H. Lamarr @, München, Donnerstag, 11.09.2025, 22:01 (vor 1 Tag, 2 Stunden, 37 Min.) @ Schutti2

Erstmals 2012 tischte Herr Jakob die Geschichte vom Wipfelstecher auf.

Weil Gigaherz-Ex-Präsident Jakob sich ein Techno-Märchen nach dem anderen aus den Fingern saugt, kriege ich den Verdacht nicht los, der betagte Ex-Elektriker leidet an unbehandelter Pseudologia Phantastica. Der folgende kleine Faktencheck von Jakobs alter "Wipfelstecher"-Story aus dem Jahr 2012 bestätigt diesen Eindruck aufs Neue.

Schauen wir uns zuerst einmal an, was Gigaherz-Jakob unter dem oben im Zitat verlinkten Beitrag aus dem Jahr 2012 behauptet hat:

[...] Selbstverständlich gab es schon vor 20 Jahren kein Baumsterben durch Elektromagnetische Felder von Sendeanlagen. Der Wipfelstecher war es. Ein von der Telecom gerade neu entdecktes Insekt, welches Tannenwipfel unterhalb 1.5m vom oberen Ende anbohrte und dann seine Eier in das Bohrloch legte.

Eine von der Anwohnervereinigung gestartete weltweite Umfrage unter 20 Entomologen, zu Deutsch Insektenforschern, ergab dann allerdings, dass dieses Viech völlig unbekannt war. Was wiederum mit den Beobachtungen bei gefällten Bäumen übereinstimmte. Es gab nämlich auch keine Bohrlöcher. [...]
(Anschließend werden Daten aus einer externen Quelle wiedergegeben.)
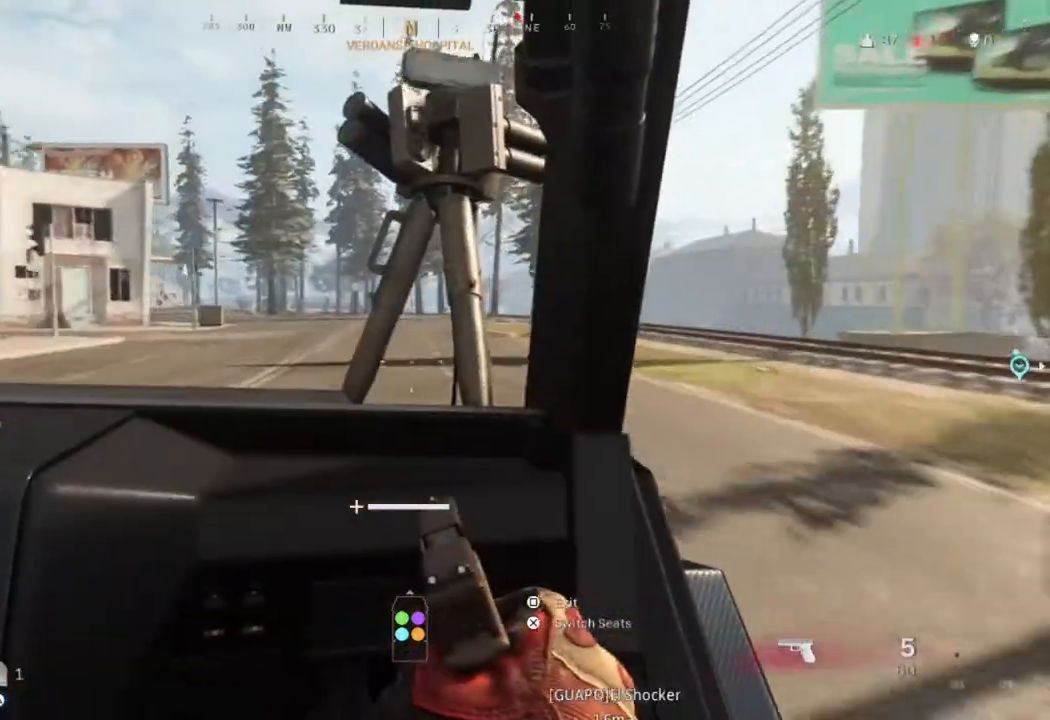
{"buttons": [], "left_stick": "center", "right_stick": "center", "events": []}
Hans-U. Jakob, der große Botaniker

Unmittelbar vor dieser Behauptung erzählt Jakob im selben Beitrag etwas von 15 V/m gemessen in Wipfelhöhe (25 m über Grund) einer Tanne und 1,5 V/m gemessen dicht über dem Erdboden. Die Differenz beider Werte nennt der Ex-Elektriker "Spannungsdifferenz" (tatsächlich ist es eine Feldstärkedifferenz). Wegen dieser "Spannungsdifferenz" soll ein "Ausgleichsstrom" über die "Wasserwege" des Baumes gegen Erde geflossen sein und dieser "Ausgleichsstrom" soll seinerseits den Wassertransport von den Wurzeln in den Wipfel behindert oder gar unterbunden haben. Dieser atemberaubend dilettantische Erklärungsversuch Jakobs wäre eine nähere Betrachtung wert, hier und jetzt geht es aber einzig und allein um Jakobs "Wipfelstecher".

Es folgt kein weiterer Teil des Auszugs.